Adriana Quinn | 2 comments i really appreciated the kind side characters in this book. Levy, the landlord who wants to sell Tish & Fonny the loft. The restaurant staff, Pedrocito & Luisito. The Italian shopkeeper lady, Jaime, Sharon’s taxi driver. they were a nice reminder that there’s still kindness even in the darkest of places


DC_Shellz | 21 comments ColumbusReads wrote: "It is certain, in any case, that ignorance, allied with power, is the most ferocious enemy justice can have. -Baldwin"
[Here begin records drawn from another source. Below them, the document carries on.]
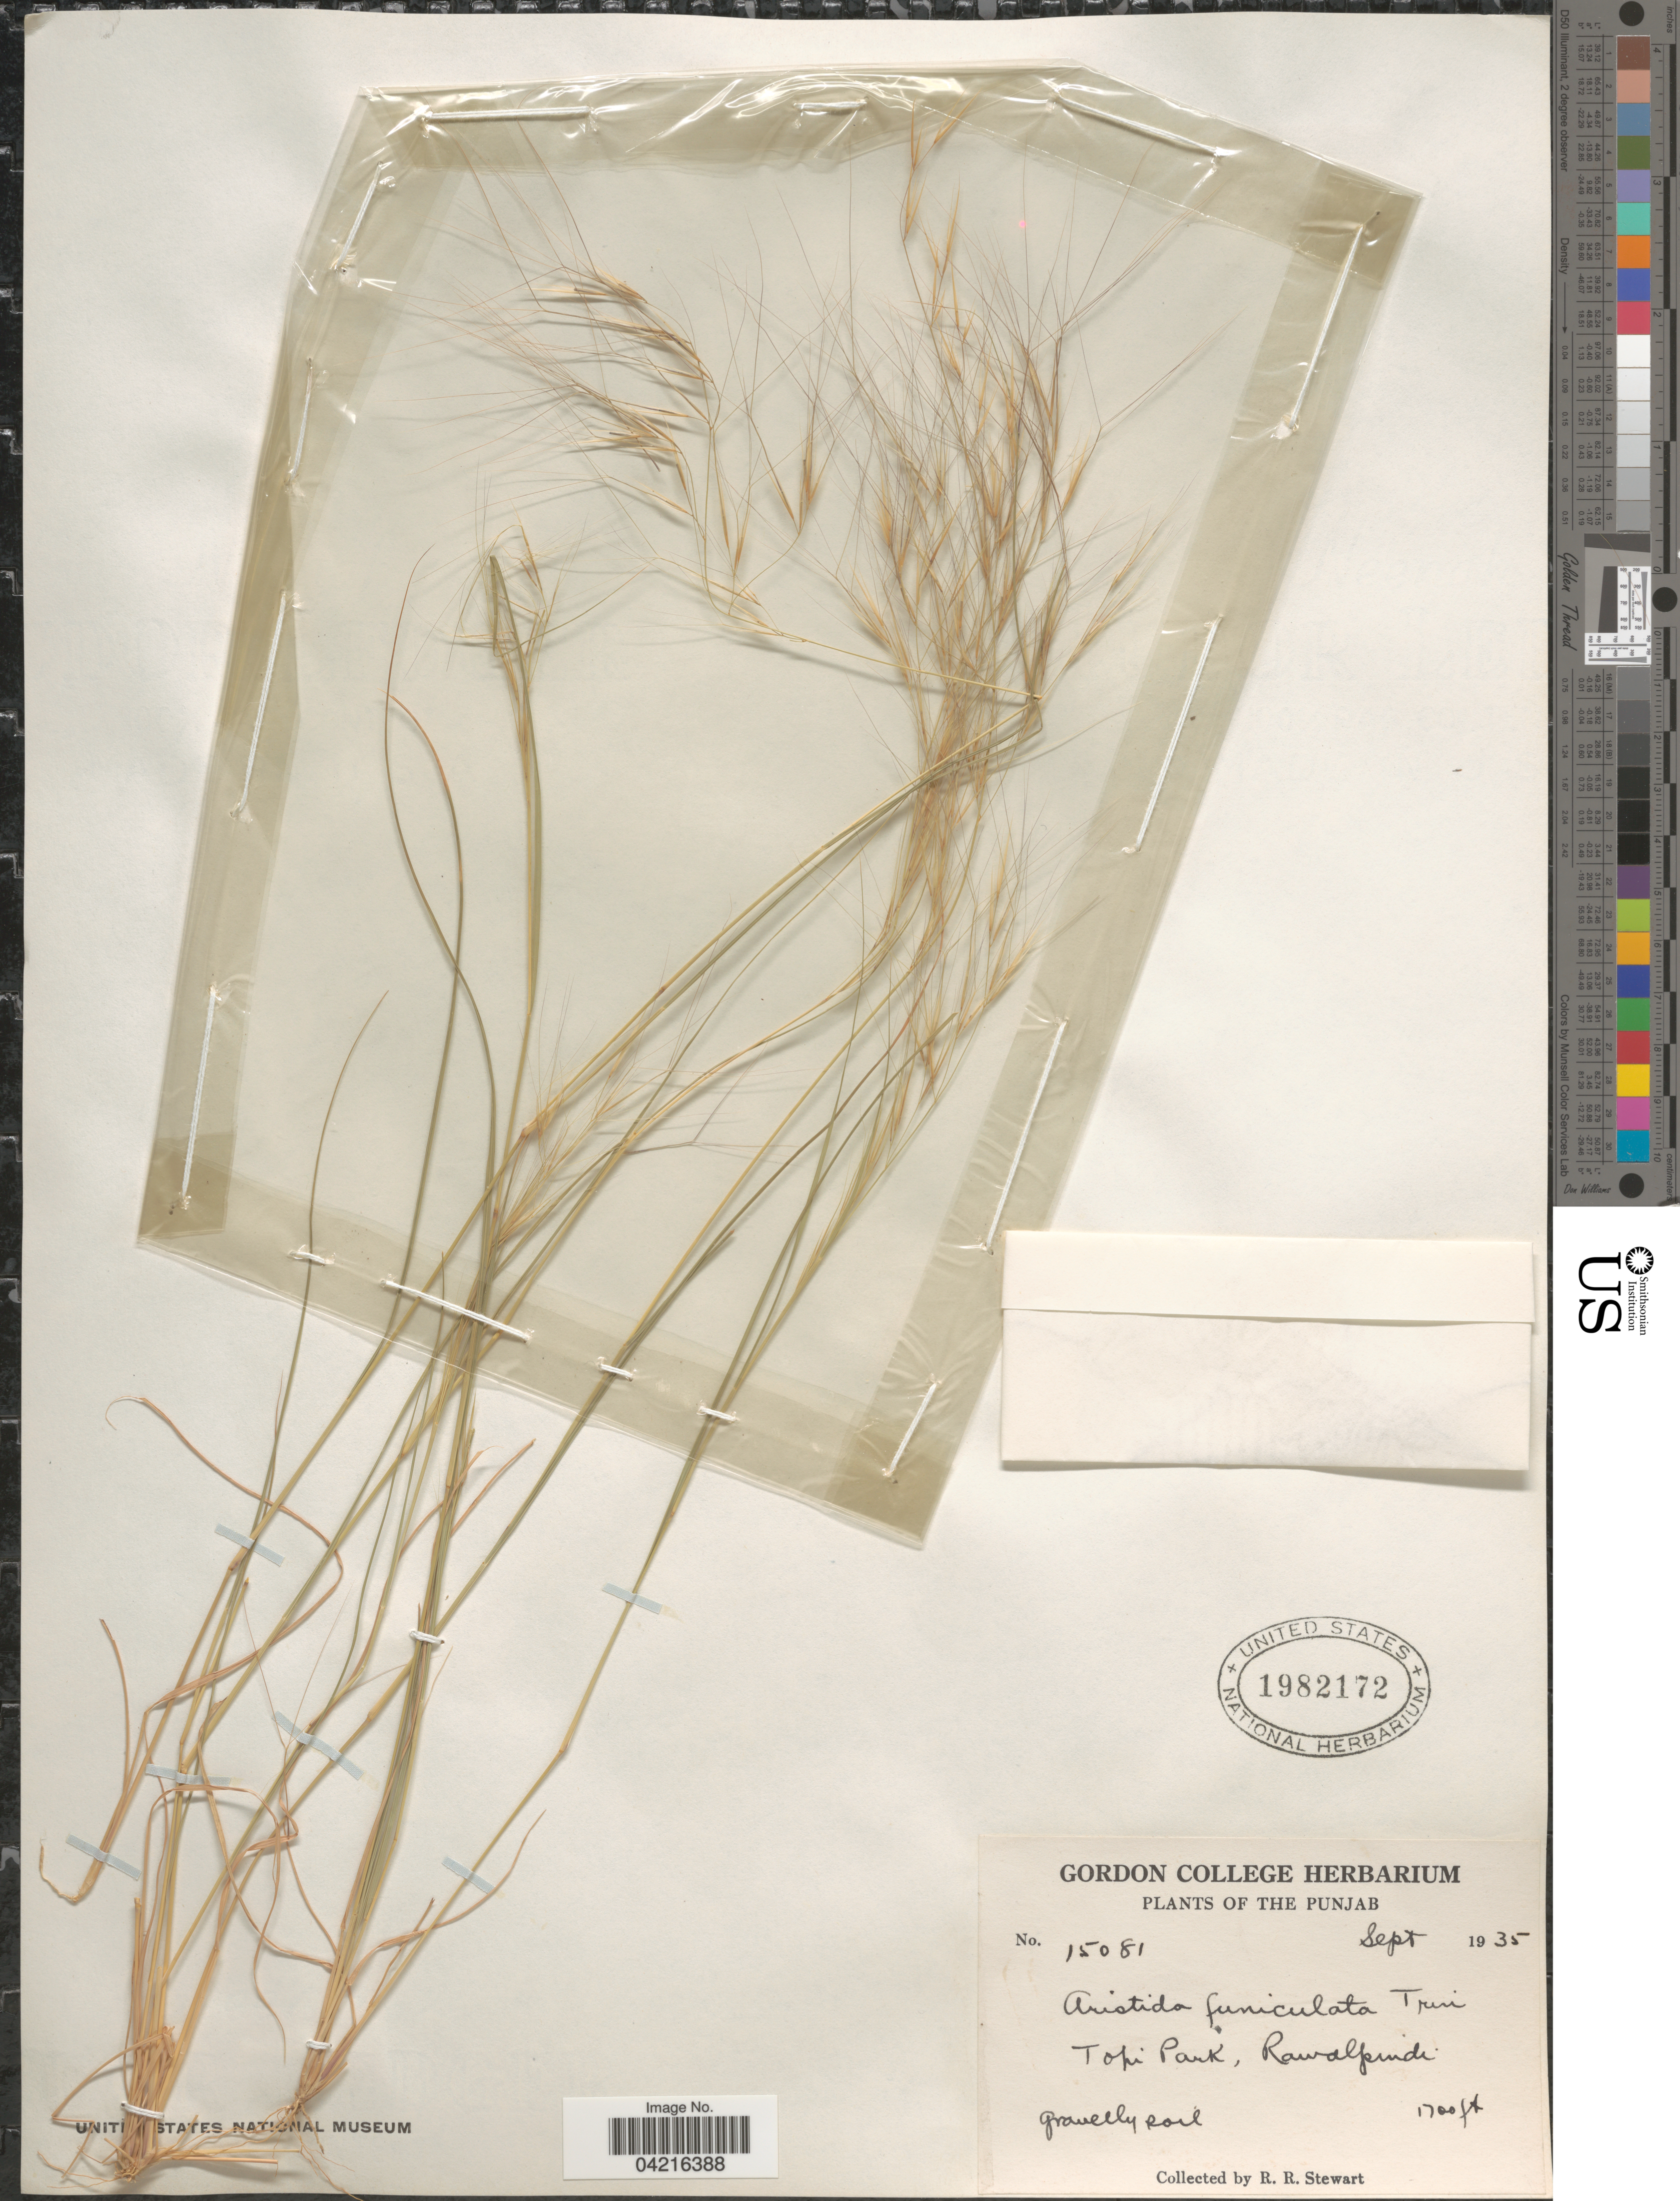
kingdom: Plantae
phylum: Tracheophyta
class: Liliopsida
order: Poales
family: Poaceae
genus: Aristida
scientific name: Aristida funiculata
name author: Trin. & Rupr.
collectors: R. Stewart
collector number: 15081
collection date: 1935-09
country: Pakistan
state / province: Punjab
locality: Topi Park, Rawalpindi.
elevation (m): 518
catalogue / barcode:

profound, and currently relative!


message 48: by Mira (new) - rated it 4 stars

Mira B. | 3 comments ColumbusReads wrote: "Any thoughts on the female characters in this book? Particularly Tish, Sharon & Ernestine. How are they handled by the author and also in relation to the male characters as well as Baldwin’s other ..."

Great questions - thanks for posing. This is a little late but I felt that these were three powerful women in their own way. Sharon for her determined, maternal strength - Ernestine for her fiery, willful force of will, and Tish for her fortitude and courage to love with her whole self despite the stacked odds.

I won't lie, with the exception of Fonny, the men seem a little stunted with an inability to express themselves. The parts with Daniel were incredibly moving and sad.

As for my hope for Fonny and Tish, the last page of the novel was breathtaking. Without giving away too much, I am hopeful because of the themes of death and life -- the extinguishing of a flame and the igniting of another. I think they will have their happy ending. What do you think?

@ Adriana - I too do agree that I appreciated the little acts of kindness done which reminds us that there is always light.